The Castle has an authentic looking exterior but is a modern concrete building inside. There is even a lift to make access easier to the several floors of museum detailing the history. Originally built in 1583 by Toyotomi Hideyoshi it has been burnt down three times and most recently re built starting in 1931 and completed in 1955. My fascination with the first Shogun Tokugawa Ieyasu meant that a visit to Osaka Castle was a must for me. The Tokugawa shogunate started in 1600 and in 1615 Ieyasu laid siege to Osaka Castle and wiped out the Toyotomi clan, whom he had seen as the last remaining threat to Tokugawa rule. Osaka Castle is an important historically significant site which bore witness to the period that began the unification of Japan.

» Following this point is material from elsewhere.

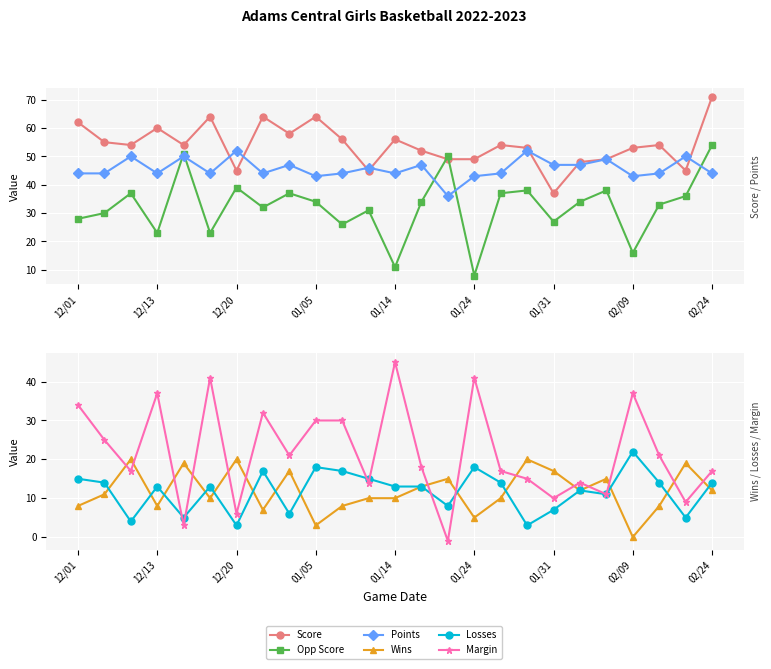

At how many categories does at least one series exceed 48?

22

Entrance to the castle is inexpensive, and if you have time there is also a boat cruise around the moat which looked like good value bought as a combo ticket, on this occasion the castle visit was all I did. The elevator takes you close to the top floor. You will need to walk up two flights only to soak in the full view from this eagles nest vantage point. Then each floor on the way down relives the history of the families and battles over the years. I soaked all of this up and came out feeling like another piece of my Shogun historical puzzle was in place.

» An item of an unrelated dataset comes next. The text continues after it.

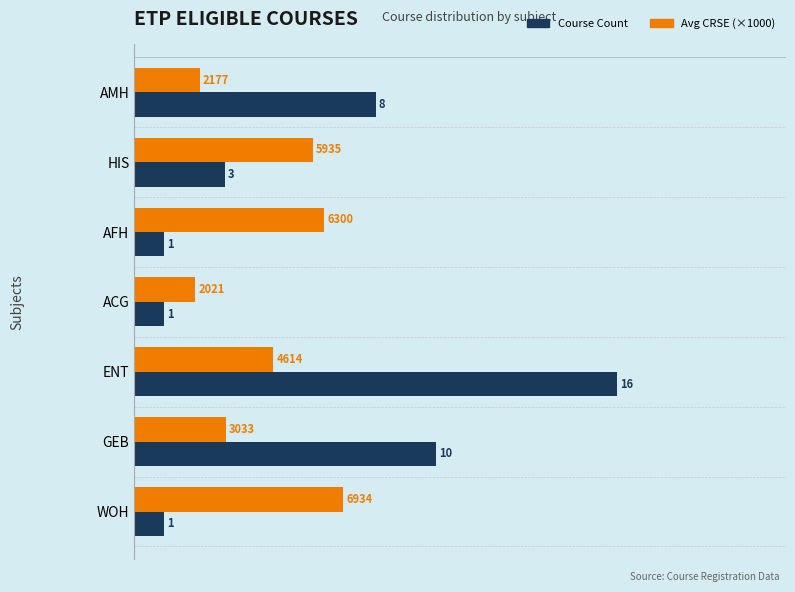

What is the minimum value shown in the chart?

1.0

From the castle, I walked to Minami area which was good exercise and an easy walk. It was a warm sunny day and the city is good for walking. In this area the main sights are:
Dotomburi – a loud bustling entertainment street with huge restaurants and touts outside, all screaming for business. There was a mechanical crab on one huge restaurant and on another, an octopus beckoning patrons inward. As I am vege these held no appeal but were entetaining. Rather I got out Happy Cow and found a very cute vegan organic cafe. Its somewhat frustrating being in Japan and wanting to try plant based food, however most of the places I have come acoss seem to all do western style food such as hummus and bagels. Lunch was lovely but not the Japanese food I was craving for.
The tentaclesbecon diners in!
Osaka has two main shopping, or urban areas: Kita/Umeda and Minami. The place to head in Minami is Shinsaibashi- suji Arcade- a fully covered arcade which runs parallel to Midosuji- a wide tree lined avenue and home to all the big names such as Chanel, Gucci and the like.
Of most interest to me ( as I wasn’t shopping) was Hozenji Yokocho. After being spoilt with all the atmosphere that was Kyoto, Osaka had, to date seemed somewhat rough and ready, until I found this small area consisting of two cobbled streets housing more traditional shops and restaurants. The area is named after the Buddhist temple of Hozenji – ji. This is which is where you will find the moss covered Buddhist statue called Mizu- Fudo ( mizu means water) . The entire area was razed by fire durring WWII but this deity remained intact. The ritual is to splash water onto the statue, hence it is covered in moss.
There is a tiny alley of small shop fronts recreating scenes reminiscent of the Edo era. I couldn’t find much information about this, so it was a nice little find, connecting this quaint area to the madness of Dotomburi.
You have to search to find this alley, it’s near the statue of Mizu Fudo and connects to Dotomburi
This trip to Japan has now sadly come to an end. I traveled mostly solo which has advantages and disadvantages. In any country where communication may be somewhat difficult, our reliance on information often comes from what you can read up on and research whenever wifi is available. Or view it as an adventure into the unknown, often the best experiences may be those we do not anticipate.
My next travel is to Malaysia, and Kuala Lumpur, a city I love. Thanks for reading.